__Trecho selecionado__:
Trad. Benedito Nunes e Michel Riaudel.

Belém: CEJUP, 1992.

Esboço de crônica de Crônica

 

Existem várias maneiras de escrever poesia.

Mais conhecido como filósofo, o jovem Benedito Nunes chegou a publicar vários poemas na virada dos anos 1940-1950, entre outros textos, na revista Encontro (1948) e no Suplemento Literário da Folha do Norte. Nessa época, ele integrava o “Grupo dos Novos” de Belém, com amigos próximos, como Haroldo Maranhão, Mário Faustino e Max Martins, e com nomes de outra geração, como Francisco Paulo Mendes e Ruy Barata. Eles também frequentavam Robert Stock, pós-figuração franciscana, prefiguração contra-cultural, à margem da vida local, porém, para eles, ponte para uma descoberta mais profunda da literatura norte-americana.

Finalmente, no começo dos anos 1950, Benedito abriu mão do poema enquanto hacedor e passou a contemplá-lo com olho reflexivo e crítico. Contudo, notam-se projetos anunciados na revista Encontro de uma tradução a quatro mãos (com Mário Faustino) de uma coletânea de Psaumes de Patrice de La Tour du Pin, poeta de inspiração cristã, e de um livro do próprio Benedito, O poeta e o anjo (1). Décadas depois, renasceu o desejo de traduzir poesia, desta vez um conjunto de Saint-John Perse, Chronique. Foi aí que eu entrei de gaiato, por também ser cutucado pela tradução de poesia (no meu caso, no sentido Brasil-França) e, possivelmente, pelos esclarecimentos que eu poderia dar sobre o original, embora Benedito dominasse perfeitamente a língua francesa. Foram momentos prazerosos e estimulantes de colaboração, anotações trocadas, horas divididas na frente de um computador, novo instrumento à nossa disposição (a internet ainda não entrara no nosso cotidiano). A vizinha da casa da Estrella, Lilia Chaves, de quem eu fora colega nos cursos de literatura francesa da Universidade Federal do Pará em 1979-1980, assinou o prefácio. A CEJUP, editora inicialmente voltada para livros jurídicos, mas ativa, então, nessas confluências entre academia e poesia, assumiu o projeto de publicação.

Na época, talvez confusamente e hoje mais claramente, esse projeto de tradução me soou estranho e ainda pode parecê-lo a um leigo anedótico, uma pedrinha no meio do caminho, desviando a rota filosófica escolhida por Benedito Nunes. Mas, considerando que, na época, meu papel se limitava a auxiliar a empreitada, nunca cheguei a perguntar diretamente o porquê dessa escolha: a do poema e a da própria ânsia de traduzir.

__Tarefas__:
A) Responda com base no trecho sobre Benedito Nunes:
(i) Em que revista, de 1948, ele publicou poemas?
(ii) Quem assinou o prefácio da tradução?
(iii) A que tipo de livro a CEJUP se dedicava inicialmente?
B) Continue o trecho sobre Benedito Nunes em um parágrafo curto, a partir da última frase.

__Dados fornecidos__:

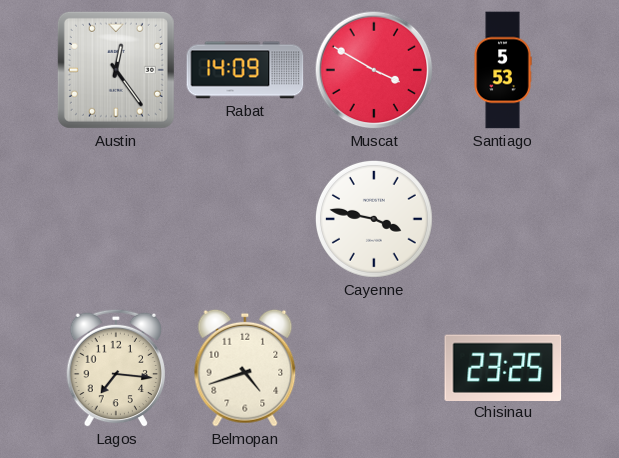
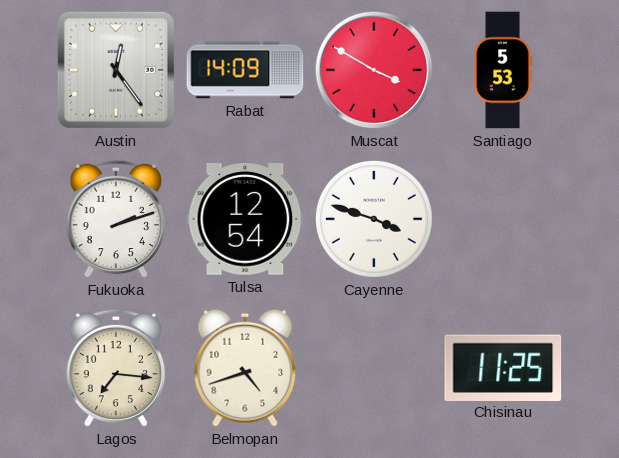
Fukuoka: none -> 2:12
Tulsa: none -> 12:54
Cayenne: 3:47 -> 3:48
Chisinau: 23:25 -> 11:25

==

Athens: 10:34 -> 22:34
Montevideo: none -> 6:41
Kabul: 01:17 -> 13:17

__Respostas__:
A)
(i) Na revista Encontro.
(ii) Lilia Chaves.
(iii) A livros jurídicos.

B)
Tentando, hoje, lhe dar sentido, me vem à mente duas considerações talvez laterais, mas que convergem para a possível influência do tio, Carlos Alberto Nunes. Este deixou uma obra importante como tradutor de alemão, inglês (Shakespeare), latim e, sobretudo, grego antigo: as obras de Homero e o corpus platonicum, na edição que o sobrinho se empenhou em organizar, justamente, dentro da Universidade Federal do Pará. É um conjunto, como se sabe, de alta referência para os estudiosos de Platão no Brasil. Carlos Alberto Nunes foi, também, fato talvez menos conhecido, autor de uma epopeia nacional em nove cantos e um epílogo, precedido de um “Ensaio sobre a poesia épica”, Os Brasileidas, que a Melhoramentos editou em 1962.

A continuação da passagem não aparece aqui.